第六节:hadoop-daemons.sh

(1)内容

usage="Usage: hadoop-daemons.sh [--config confdir] [--hosts hostlistfile] [start|stop] command args..."

# if no args specified, show usage
if [ $# -le 1 ]; then
  echo $usage
  exit 1
fi

bin=`dirname "$0"`
bin=`cd "$bin"; pwd`

if [ -e "$bin/../libexec/hadoop-config.sh" ]; then
  . "$bin"/../libexec/hadoop-config.sh
else
  . "$bin/hadoop-config.sh"
fi

exec "$bin/slaves.sh" --config $HADOOP_CONF_DIR cd "$HADOOP_HOME" \; "$bin/hadoop-daemon.sh" --config $HADOOP_CONF_DIR "$@"

 

(2)分析

   通过hadoop-daemon.sh 脚本来启动的,只是在这之前做了一些特殊处理,就是执行另一个脚本slaves.sh

写道
exec "$bin/slaves.sh" --config $HADOOP_CONF_DIR cd "$HADOOP_HOME" \; "$bin/hadoop-daemon.sh" --config $HADOOP_CONF_DIR "$@"

 

 

第七节:slaves.sh

(1)内容

# If the slaves file is specified in the command line,
# then it takes precedence over the definition in 
# hadoop-env.sh. Save it here.
HOSTLIST=$HADOOP_SLAVES

if [ -f "${HADOOP_CONF_DIR}/hadoop-env.sh" ]; then
  . "${HADOOP_CONF_DIR}/hadoop-env.sh"
fi

if [ "$HOSTLIST" = "" ]; then
  if [ "$HADOOP_SLAVES" = "" ]; then
    export HOSTLIST="${HADOOP_CONF_DIR}/slaves"
  else
    export HOSTLIST="${HADOOP_SLAVES}"
  fi
fi

for slave in `cat "$HOSTLIST"|sed  "s/#.*$//;/^$/d"`; do
 ssh $HADOOP_SSH_OPTS $slave $"${@// /\\ }" \
   2>&1 | sed "s/^/$slave: /" &
 if [ "$HADOOP_SLAVE_SLEEP" != "" ]; then
   sleep $HADOOP_SLAVE_SLEEP
 fi
done

wait

 

 

 

(2)分析

    首先找到所有从节点的主机名称(在slaves文件中,或者配置文件中配置有),然后通过for循环依次通过ssh远程后台运行启动脚本程序,最后等待程序完成才退出此shell脚本。
    因此这个脚本主要完成的功能就是在所有从节点执行启动相应节点的脚本。这个脚本执行datanode是从slaves文件中找到datanode节点,执行secondarynamenode是在master文件找到节点主机(在start-dfs.sh脚本中用-hosts master指定的,不然默认会找到slaves文件,datanode就是按默认找到的)

----

#### 待办事项:
**1)** 根据引用文本的分析,执行 secondarynamenode 时,节点主机是从哪个文件中找到的?
**2)** 请把引用文本中以含有“因此这个脚本主要完成的功能就”的字句开头、以“anode就是按默认找到的)”结尾的那部分逐字抄录下来。

#### 所供资料:
----

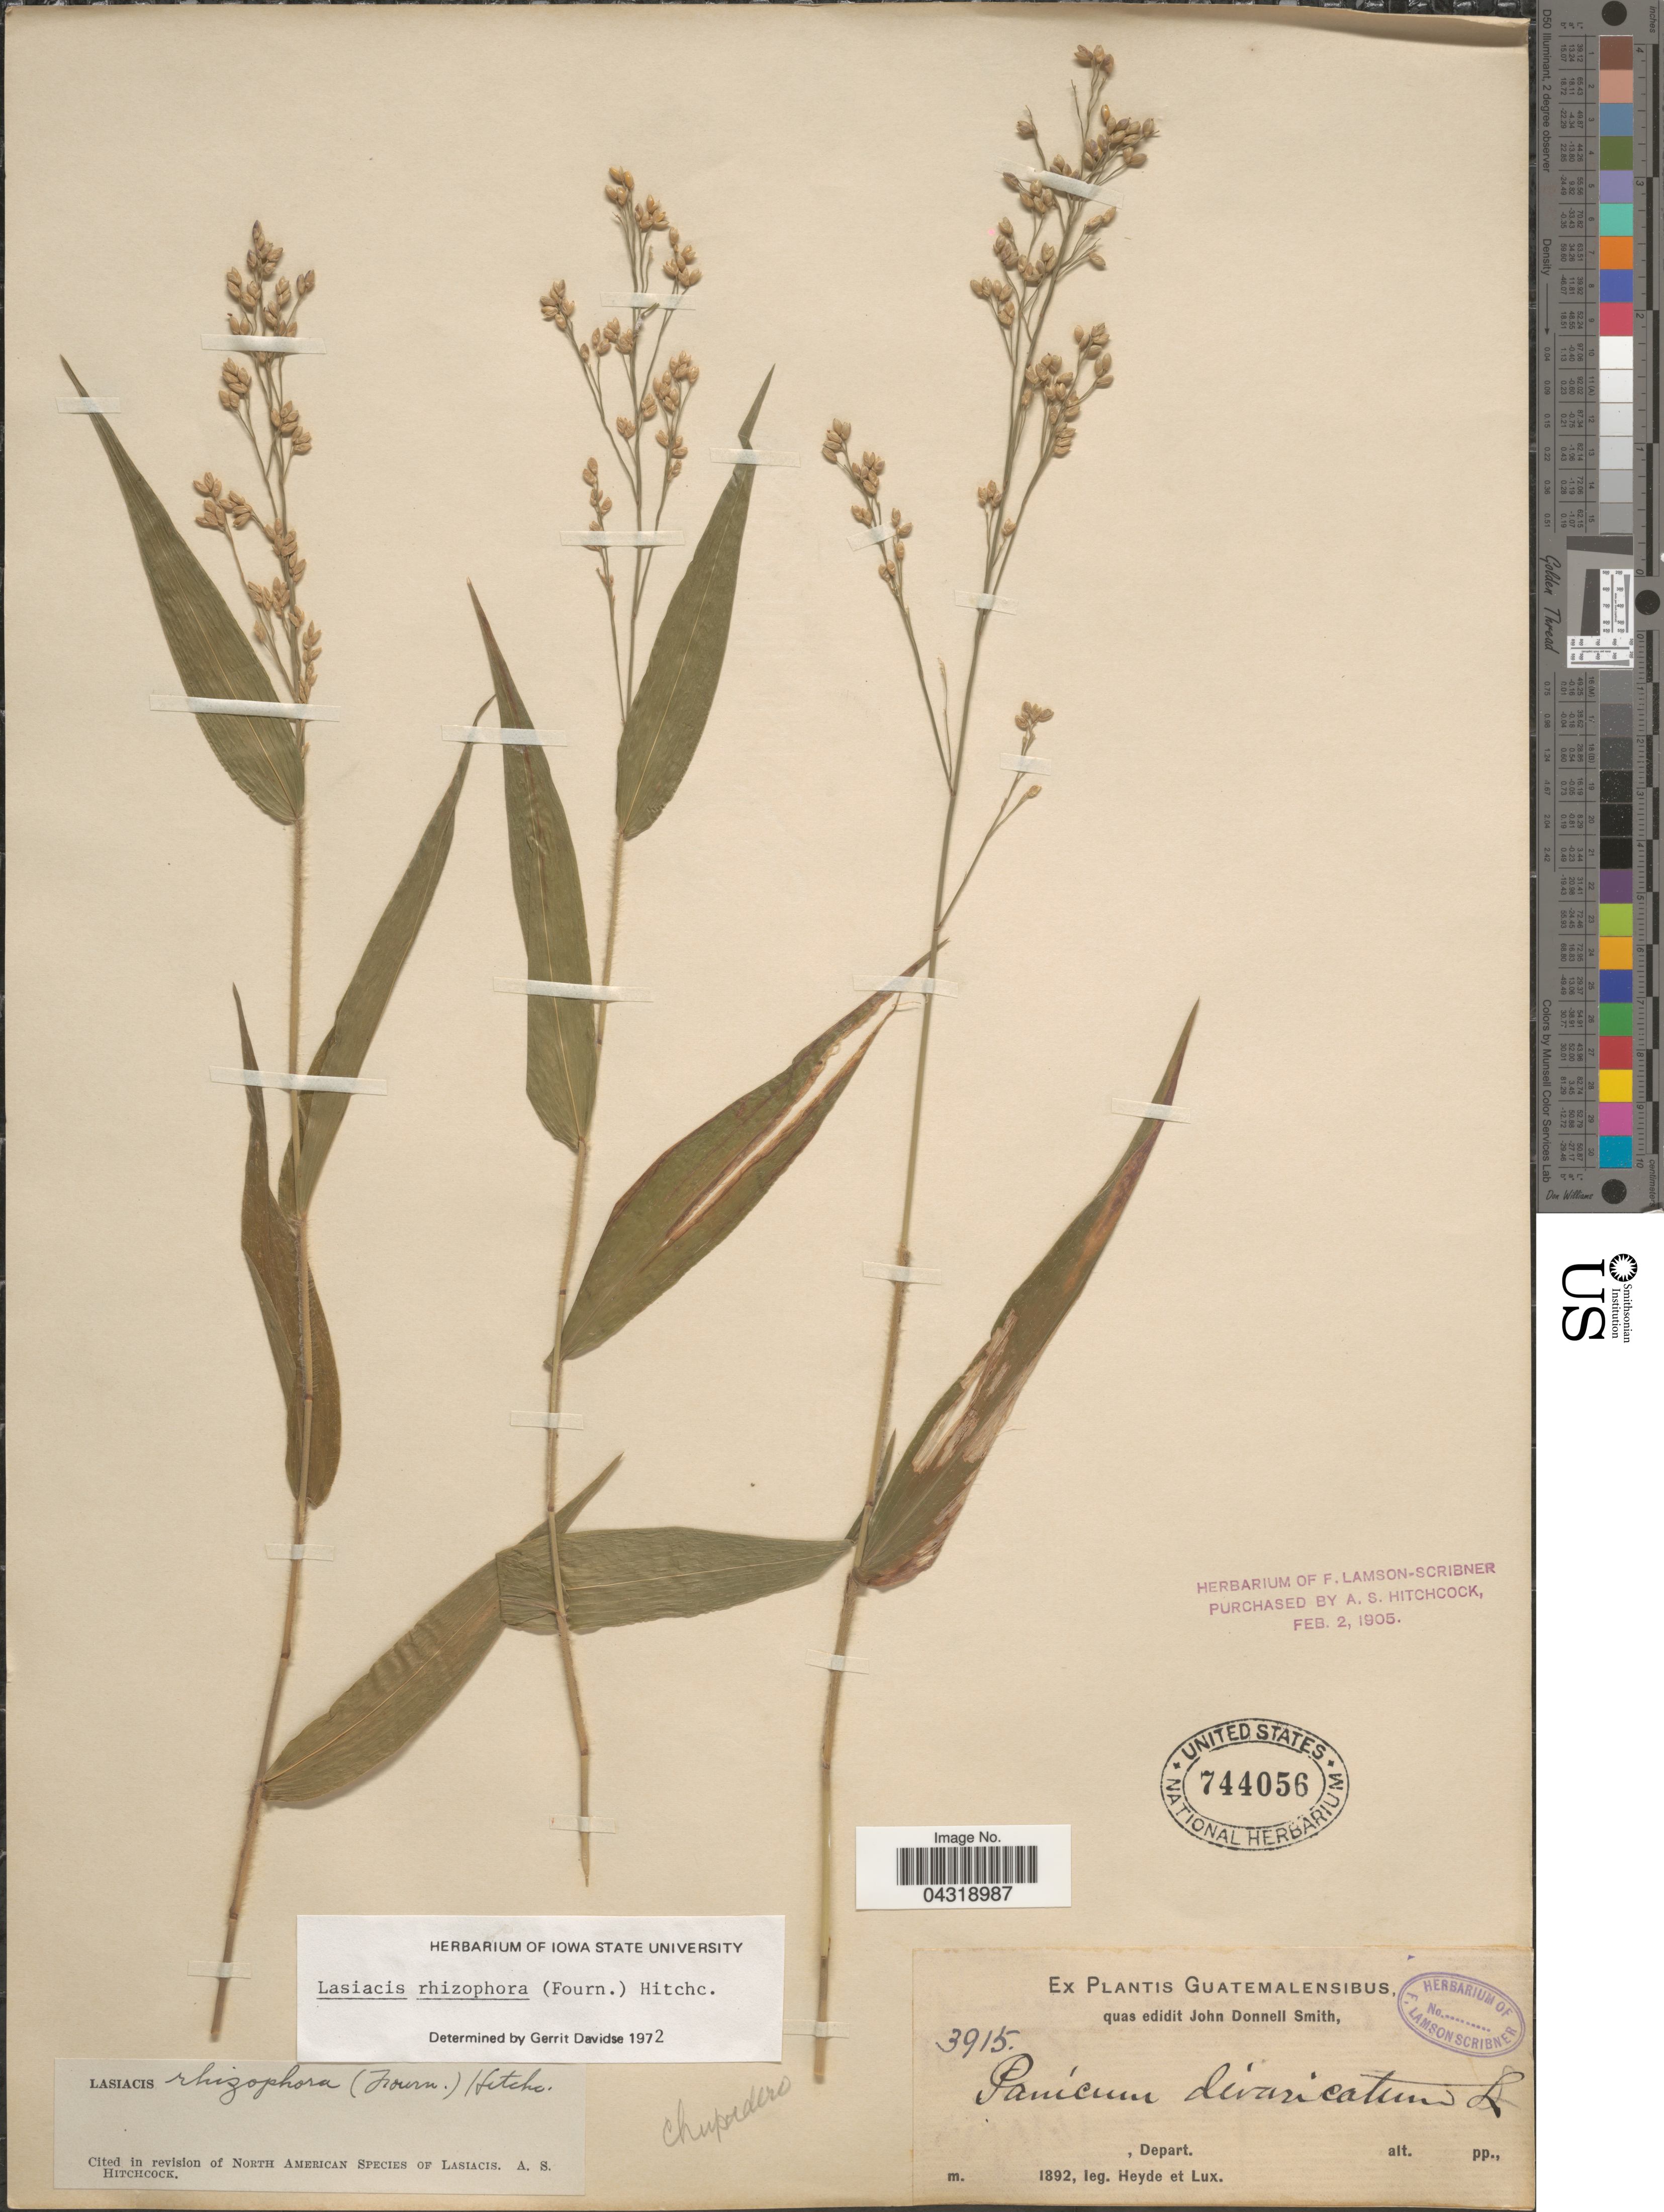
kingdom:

----

#### 各题解答:
**1)** 从 master 文件中找到。

**2)**
因此这个脚本主要完成的功能就是在所有从节点执行启动相应节点的脚本。这个脚本执行datanode是从slaves文件中找到datanode节点,执行secondarynamenode是在master文件找到节点主机(在start-dfs.sh脚本中用-hosts master指定的,不然默认会找到slaves文件,datanode就是按默认找到的)